One last thing. Before you leave, turn around and look back along the main street. Have you noticed that the roads are practically the only public spaces? There are no public parks, no public gardens, and large open squares are very rare in English cities except where they serve as the marketplace. The street is the sole common outdoor domain. The guildhall is only for freemen of the city, the parish churches are only for parishioners. When people gather together in large numbers they meet in the streets, often in the marketplace or at the market cross. It is there that news is disseminated by the town crier, jugglers perform, and friars preach. But the market cross is only the central point in this network of conversations. Gossip is spread by men and women meeting in the lanes and alleys, at the shops, in the market itself, or at the water conduits. It is not just the buildings that make a medieval city but the spaces between them.

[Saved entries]

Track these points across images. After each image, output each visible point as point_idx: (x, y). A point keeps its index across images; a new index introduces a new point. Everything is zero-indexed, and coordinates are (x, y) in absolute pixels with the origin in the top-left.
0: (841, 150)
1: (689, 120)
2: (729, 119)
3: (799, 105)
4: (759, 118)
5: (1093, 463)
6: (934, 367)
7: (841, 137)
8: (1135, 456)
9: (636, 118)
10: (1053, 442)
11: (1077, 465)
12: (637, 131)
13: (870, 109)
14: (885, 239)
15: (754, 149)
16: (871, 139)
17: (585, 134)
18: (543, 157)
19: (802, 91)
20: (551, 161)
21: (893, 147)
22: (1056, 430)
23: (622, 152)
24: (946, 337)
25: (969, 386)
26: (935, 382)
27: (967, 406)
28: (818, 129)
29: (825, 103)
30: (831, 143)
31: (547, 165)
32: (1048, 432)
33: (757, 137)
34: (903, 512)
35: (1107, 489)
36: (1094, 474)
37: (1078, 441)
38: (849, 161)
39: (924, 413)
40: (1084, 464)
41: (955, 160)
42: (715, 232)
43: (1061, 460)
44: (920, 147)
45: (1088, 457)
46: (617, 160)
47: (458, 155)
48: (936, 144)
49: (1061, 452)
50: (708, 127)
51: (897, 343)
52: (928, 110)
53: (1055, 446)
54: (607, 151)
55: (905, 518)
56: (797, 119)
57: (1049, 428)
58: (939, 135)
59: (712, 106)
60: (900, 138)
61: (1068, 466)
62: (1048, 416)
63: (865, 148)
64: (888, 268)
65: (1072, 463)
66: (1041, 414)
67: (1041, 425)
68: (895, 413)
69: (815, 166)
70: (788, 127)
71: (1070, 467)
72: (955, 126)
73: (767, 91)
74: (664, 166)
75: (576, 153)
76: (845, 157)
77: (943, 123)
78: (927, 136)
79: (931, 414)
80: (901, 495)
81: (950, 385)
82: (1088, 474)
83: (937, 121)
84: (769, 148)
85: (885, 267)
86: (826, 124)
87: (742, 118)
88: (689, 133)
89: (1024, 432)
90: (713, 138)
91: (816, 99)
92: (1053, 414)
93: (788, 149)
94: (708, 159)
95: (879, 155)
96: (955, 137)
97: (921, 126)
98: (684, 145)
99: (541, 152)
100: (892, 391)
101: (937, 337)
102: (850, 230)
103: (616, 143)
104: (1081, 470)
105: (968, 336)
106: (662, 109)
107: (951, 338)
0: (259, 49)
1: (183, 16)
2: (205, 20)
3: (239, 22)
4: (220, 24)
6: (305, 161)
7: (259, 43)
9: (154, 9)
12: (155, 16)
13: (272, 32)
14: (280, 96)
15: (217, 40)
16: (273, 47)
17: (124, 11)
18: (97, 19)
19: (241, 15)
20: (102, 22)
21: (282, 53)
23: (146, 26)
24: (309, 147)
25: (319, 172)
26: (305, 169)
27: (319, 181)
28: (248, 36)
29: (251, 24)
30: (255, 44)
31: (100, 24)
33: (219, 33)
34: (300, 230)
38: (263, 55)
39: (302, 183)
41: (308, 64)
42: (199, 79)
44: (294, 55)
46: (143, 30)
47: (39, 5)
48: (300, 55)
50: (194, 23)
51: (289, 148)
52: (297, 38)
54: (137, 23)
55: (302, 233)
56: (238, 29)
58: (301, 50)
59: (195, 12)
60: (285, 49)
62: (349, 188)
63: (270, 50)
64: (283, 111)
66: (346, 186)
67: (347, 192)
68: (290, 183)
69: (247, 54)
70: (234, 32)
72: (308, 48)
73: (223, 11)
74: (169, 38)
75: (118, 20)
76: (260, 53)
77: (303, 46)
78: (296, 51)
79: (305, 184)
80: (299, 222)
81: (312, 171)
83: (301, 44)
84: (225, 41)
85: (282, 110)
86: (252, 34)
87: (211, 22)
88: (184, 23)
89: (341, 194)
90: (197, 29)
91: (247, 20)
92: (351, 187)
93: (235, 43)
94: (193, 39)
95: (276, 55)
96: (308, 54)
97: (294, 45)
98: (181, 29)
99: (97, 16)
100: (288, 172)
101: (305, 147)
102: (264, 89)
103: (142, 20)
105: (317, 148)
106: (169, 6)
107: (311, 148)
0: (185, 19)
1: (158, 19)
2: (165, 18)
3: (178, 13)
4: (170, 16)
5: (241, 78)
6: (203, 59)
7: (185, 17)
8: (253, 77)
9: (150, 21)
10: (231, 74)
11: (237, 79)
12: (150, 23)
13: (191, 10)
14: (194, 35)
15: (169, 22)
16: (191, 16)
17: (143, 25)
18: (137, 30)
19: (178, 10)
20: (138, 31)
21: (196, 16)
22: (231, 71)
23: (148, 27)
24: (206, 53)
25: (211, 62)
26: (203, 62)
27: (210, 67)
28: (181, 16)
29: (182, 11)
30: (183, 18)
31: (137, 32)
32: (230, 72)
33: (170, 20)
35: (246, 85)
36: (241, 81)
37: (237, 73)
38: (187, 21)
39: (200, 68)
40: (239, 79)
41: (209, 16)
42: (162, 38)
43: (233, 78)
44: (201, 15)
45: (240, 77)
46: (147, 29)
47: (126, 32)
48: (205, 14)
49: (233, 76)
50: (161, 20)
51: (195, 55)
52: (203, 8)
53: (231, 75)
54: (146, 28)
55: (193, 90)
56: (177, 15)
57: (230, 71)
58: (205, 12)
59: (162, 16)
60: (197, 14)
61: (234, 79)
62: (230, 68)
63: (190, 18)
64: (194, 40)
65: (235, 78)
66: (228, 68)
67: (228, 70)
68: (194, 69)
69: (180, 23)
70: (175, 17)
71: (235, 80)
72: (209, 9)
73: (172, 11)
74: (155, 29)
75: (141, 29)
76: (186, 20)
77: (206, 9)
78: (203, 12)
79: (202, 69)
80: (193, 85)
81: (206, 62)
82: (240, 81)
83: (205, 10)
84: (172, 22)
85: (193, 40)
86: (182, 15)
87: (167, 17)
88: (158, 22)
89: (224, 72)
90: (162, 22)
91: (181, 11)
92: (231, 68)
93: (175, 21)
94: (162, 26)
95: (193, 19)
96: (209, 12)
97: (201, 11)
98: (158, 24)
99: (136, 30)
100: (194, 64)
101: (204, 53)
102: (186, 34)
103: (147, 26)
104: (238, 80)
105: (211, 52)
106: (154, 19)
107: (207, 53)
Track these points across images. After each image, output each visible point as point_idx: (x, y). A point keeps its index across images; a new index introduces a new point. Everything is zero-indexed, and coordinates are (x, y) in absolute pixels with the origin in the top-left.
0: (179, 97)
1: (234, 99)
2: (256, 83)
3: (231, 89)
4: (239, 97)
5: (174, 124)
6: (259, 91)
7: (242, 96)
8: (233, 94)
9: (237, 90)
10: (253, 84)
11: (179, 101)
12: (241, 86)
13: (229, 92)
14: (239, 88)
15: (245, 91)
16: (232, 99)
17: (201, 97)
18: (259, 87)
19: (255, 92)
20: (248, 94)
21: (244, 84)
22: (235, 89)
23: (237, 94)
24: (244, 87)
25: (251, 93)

Your task: Could you write the next few sentences of the passage about streets as public spaces in medieval English cities, picking up after its final sentence?

Task response:
London

No trip to medieval England would be complete without a visit to London. It is not just the largest city in England but also the richest,
the most vibrant, the most polluted, the smelliest, the most powerful, the most colorful, the most violent, and the most diverse. For most of the century the adjacent town of Westminster—joined to the city by the long elegant street called the Strand—is also the permanent seat of government. To be precise, it
becomes
the permanent seat of government. In 1300 the government is still predominantly itinerant, following the king as he journeys around the kingdom. However, from 1337 Edward III increasingly situates his civil service in one place, at Westminster. His chancellor, treasurer, and other officers of state all issue their letters from permanent offices there. After the last meeting at York (1335), parliaments too are normally held at Westminster. Richard II does hold six of his twenty-four parliaments elsewhere (at Gloucester, Northampton, Salisbury, Cambridge, Winchester, and Shrewsbury), but doing so only strengthens the feeling that Westminster is the proper place for parliamentary assemblies, so that the commons can more easily attend. All these developments, plus London’s links with European traders and banking houses, enhance the standing of the capital. Its importance as an economic and a political center at the end of the century is greater than that of all the other cities in England combined.